Journalism 133: Prof. Craig: Readability: Opinion Column Example

Readability: Opinion Column Example

Read this edited excerpt from an opinion column published a few years ago, then discuss what could be done to make it more readable.

What a miserable, fumbling, timid aggregation of political trimmers and panhandlers our Congress is these days when it is openly said and never denied because it is wretchedly true, that the lawmaking body of a nation which purports to be the greatest republic on earth is afraid to pass any law that would place decent restraints on an organized mob of racketeers and dictators because the President won't give the high sign. 

The President of the United States is not the legislative body. He is the Executive, the general manager, the chairman of the board, and he has no right to give orders to Congress, but a duty to take orders and execute them. Congress has a duty to issue such orders, and the Members of both Houses are guilty of a crime against the people and the American form of government when they deliberately refuse to perform their job. The President's advice may be sought and respected, but there was no intention ever that he should tell Congress what laws it must pass and what laws it must refrain from passing. 
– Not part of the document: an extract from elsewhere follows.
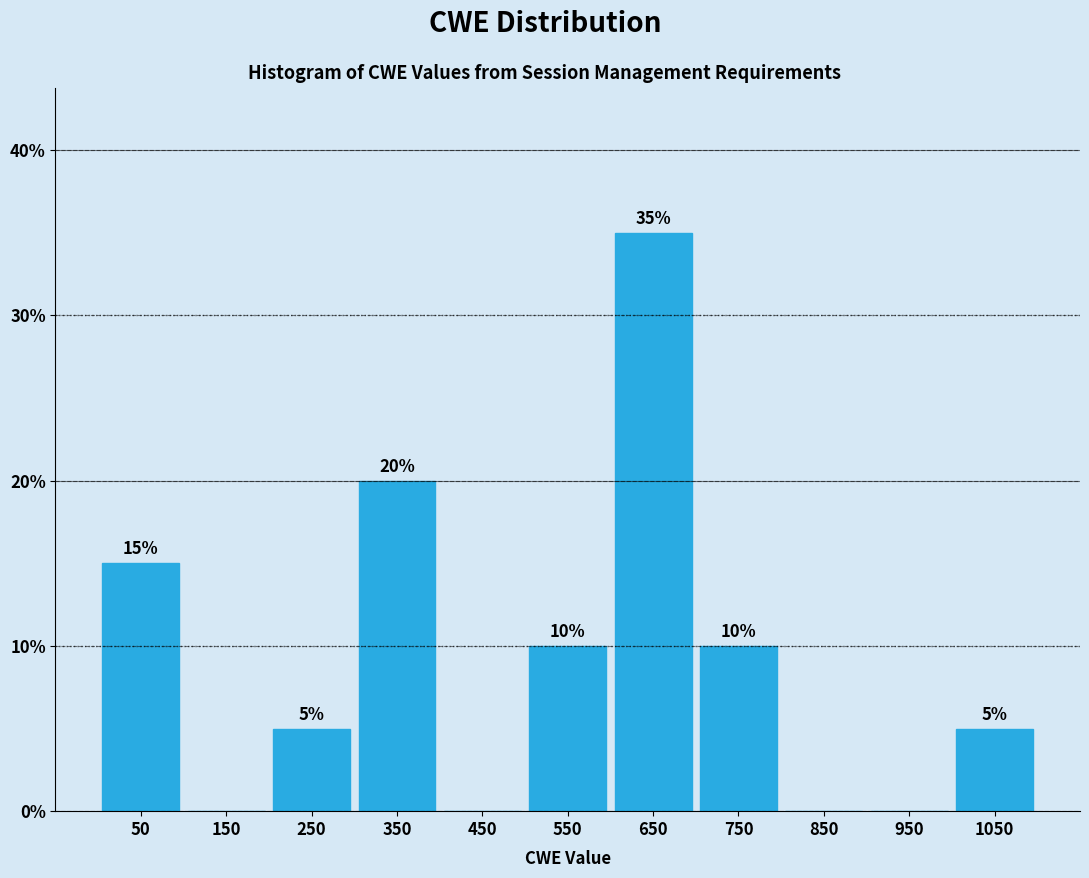

True or false: the data shows 2 at 250.

False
Nevertheless the National Legislature of the United States has abdicated its powers. Its duty and all but the petty rewards of office are now so far gone, in whining, yellow submission to the rule of the boss that the Members openly admit that all legislation must have approval of the White House... (This) pathetic crowd of flabby political slobs are selling out the American people today at the price of their contemptible patronage jobs and Treasury hand-outs with which to buy their own reelection. They talk of the robbery, extortion, physical brutality, and arrogant suppression of citizens' plain rights by groups of thugs, thieves, and anti-American conspirators, and they conduct investigations which prove their worst gossip and suspicions. But, in all these years not one law have they had the honor and manhood to enact which would trim the powers of these undisguised rascals. They drag witnesses to Washington to give irrefutable and undisputed evidence of the viciousness which is corrupting the whole Nation; they draft bills. They argue and then, having discovered the foul truth, they whimper like a kennel of foul curs because the President won't give them his gracious permission to do their obvious duty. There are said to be some men in both Houses in whim self-respect and honesty are not quite dead, but if so they are so inexcusably docile or dumb that all few of them together can't even raise a row. And all of those appalling frauds who clown it before the country as friends of labor are, on the contrary, traitors to the interests and rights of the very people whom they profess to serve best and have sold them down the river to a vile and greedy a lot of slave drivers.  They know and admit that millions of dollars have been wrung from the sweaty grasp of common breadwinners by the most rapacious gang of thieves that ever preyed on humankind. 

It isn't that the United States Congress lacks information or the authority to restore freedom to the people and destroy this monstrous outrage. These aren't the lack. What the United States Congress lacks is guts, and when the flag of the new order is unfurled it should contain a broad yellow streak in memory of the men who sold their country out for a few lousy jobs.